## Problem description
Examine the entries and show every line in which the word "Afrikaanse" is found.

## Exercise input
▼▼▼
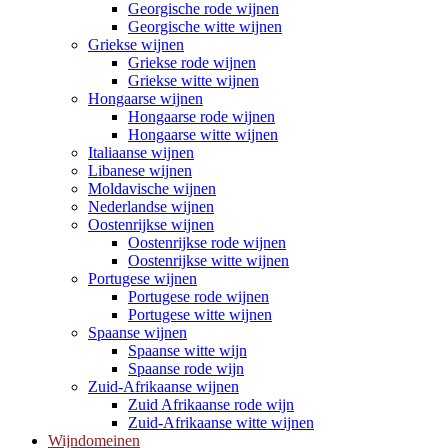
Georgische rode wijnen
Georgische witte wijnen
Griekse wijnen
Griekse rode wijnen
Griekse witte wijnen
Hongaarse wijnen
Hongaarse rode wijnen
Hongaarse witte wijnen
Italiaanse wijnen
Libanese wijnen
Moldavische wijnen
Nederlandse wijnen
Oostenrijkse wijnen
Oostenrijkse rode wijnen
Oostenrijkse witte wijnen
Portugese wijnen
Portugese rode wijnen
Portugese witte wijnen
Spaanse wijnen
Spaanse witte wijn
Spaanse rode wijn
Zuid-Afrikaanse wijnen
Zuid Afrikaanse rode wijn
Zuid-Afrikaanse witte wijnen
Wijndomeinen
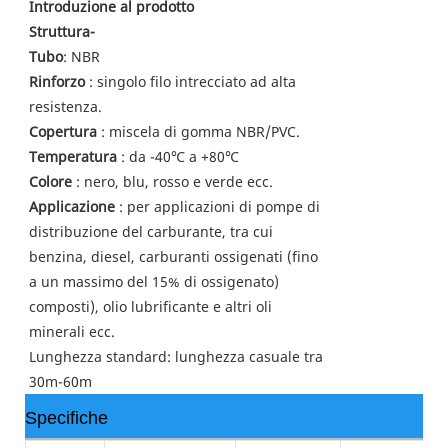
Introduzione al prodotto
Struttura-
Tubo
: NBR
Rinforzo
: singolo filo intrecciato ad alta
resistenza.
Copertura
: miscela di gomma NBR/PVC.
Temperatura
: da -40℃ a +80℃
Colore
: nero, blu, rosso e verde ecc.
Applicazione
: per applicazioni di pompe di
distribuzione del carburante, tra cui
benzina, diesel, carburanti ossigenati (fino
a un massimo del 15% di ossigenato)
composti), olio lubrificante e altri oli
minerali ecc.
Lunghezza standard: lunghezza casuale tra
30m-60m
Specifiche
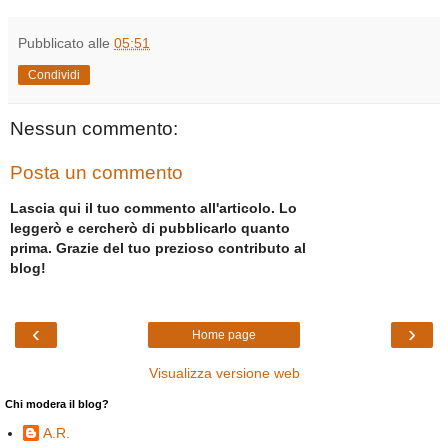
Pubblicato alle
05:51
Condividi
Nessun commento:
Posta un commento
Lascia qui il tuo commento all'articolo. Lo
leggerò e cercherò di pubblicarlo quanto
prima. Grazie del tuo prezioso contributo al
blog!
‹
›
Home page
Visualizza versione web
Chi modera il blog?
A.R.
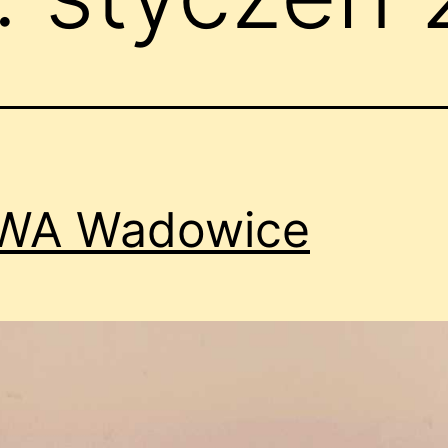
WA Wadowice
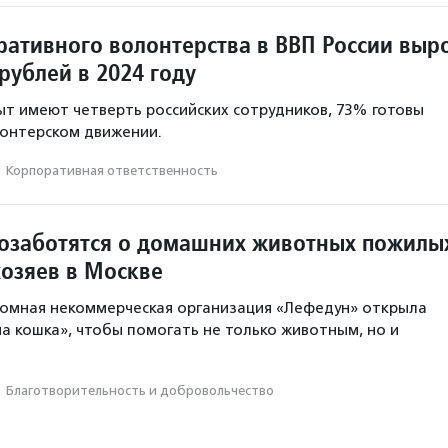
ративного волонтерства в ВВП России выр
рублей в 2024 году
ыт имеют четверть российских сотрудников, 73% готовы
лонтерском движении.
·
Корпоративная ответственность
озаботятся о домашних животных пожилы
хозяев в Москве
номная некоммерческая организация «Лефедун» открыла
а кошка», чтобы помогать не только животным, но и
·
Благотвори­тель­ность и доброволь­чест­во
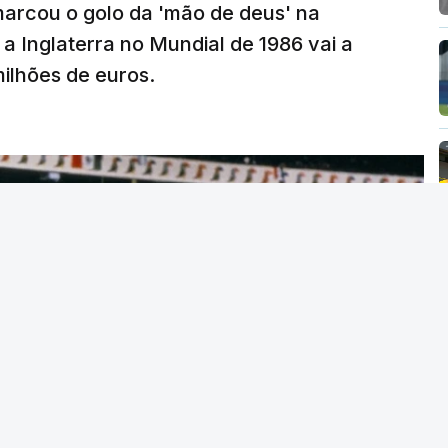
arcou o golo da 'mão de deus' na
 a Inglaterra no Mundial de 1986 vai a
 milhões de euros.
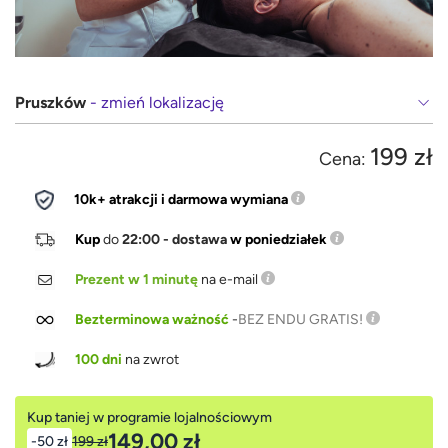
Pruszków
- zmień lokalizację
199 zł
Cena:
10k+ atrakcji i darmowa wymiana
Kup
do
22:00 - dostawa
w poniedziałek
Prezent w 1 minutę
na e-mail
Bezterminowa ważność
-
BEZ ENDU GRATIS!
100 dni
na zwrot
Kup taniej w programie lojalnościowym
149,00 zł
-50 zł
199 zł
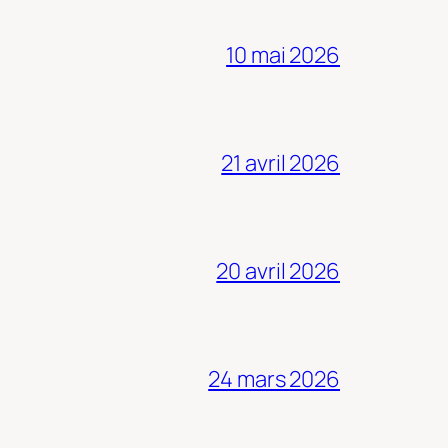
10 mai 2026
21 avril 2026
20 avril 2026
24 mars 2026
▲▲▲
▼▼▼
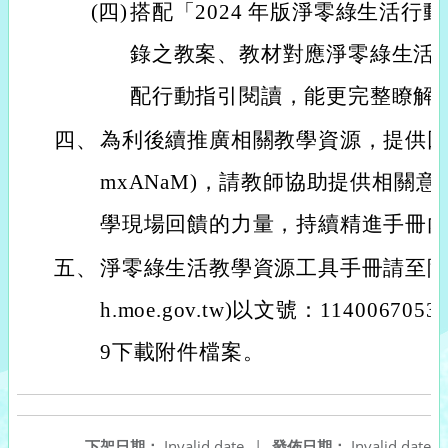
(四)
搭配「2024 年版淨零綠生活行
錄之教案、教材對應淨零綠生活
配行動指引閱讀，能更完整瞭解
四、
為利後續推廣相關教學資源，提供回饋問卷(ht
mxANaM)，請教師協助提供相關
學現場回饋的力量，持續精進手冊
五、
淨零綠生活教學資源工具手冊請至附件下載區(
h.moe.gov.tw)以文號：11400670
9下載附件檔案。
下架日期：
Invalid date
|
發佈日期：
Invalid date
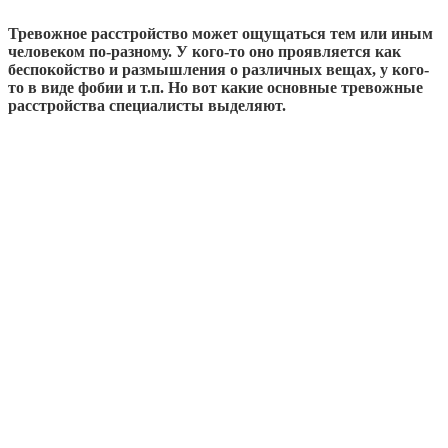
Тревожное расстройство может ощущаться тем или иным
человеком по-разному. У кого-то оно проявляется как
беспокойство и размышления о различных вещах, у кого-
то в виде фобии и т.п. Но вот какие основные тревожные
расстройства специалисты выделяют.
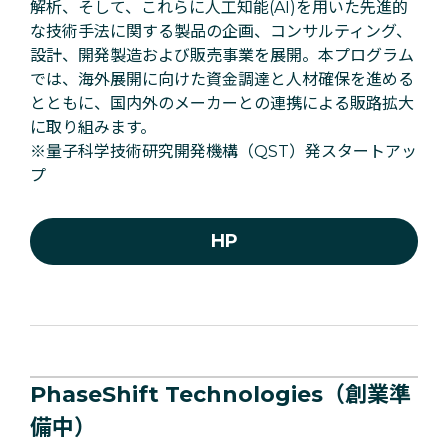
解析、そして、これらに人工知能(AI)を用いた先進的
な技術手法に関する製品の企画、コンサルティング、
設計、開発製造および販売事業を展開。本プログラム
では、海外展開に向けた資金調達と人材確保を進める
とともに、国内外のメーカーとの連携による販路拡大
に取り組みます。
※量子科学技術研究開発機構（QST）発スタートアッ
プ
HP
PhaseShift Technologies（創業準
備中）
▲▲▲
## Output of the task
Zuid-Afrikaanse wijnen
Zuid Afrikaanse rode wijn
Zuid-Afrikaanse witte wijnen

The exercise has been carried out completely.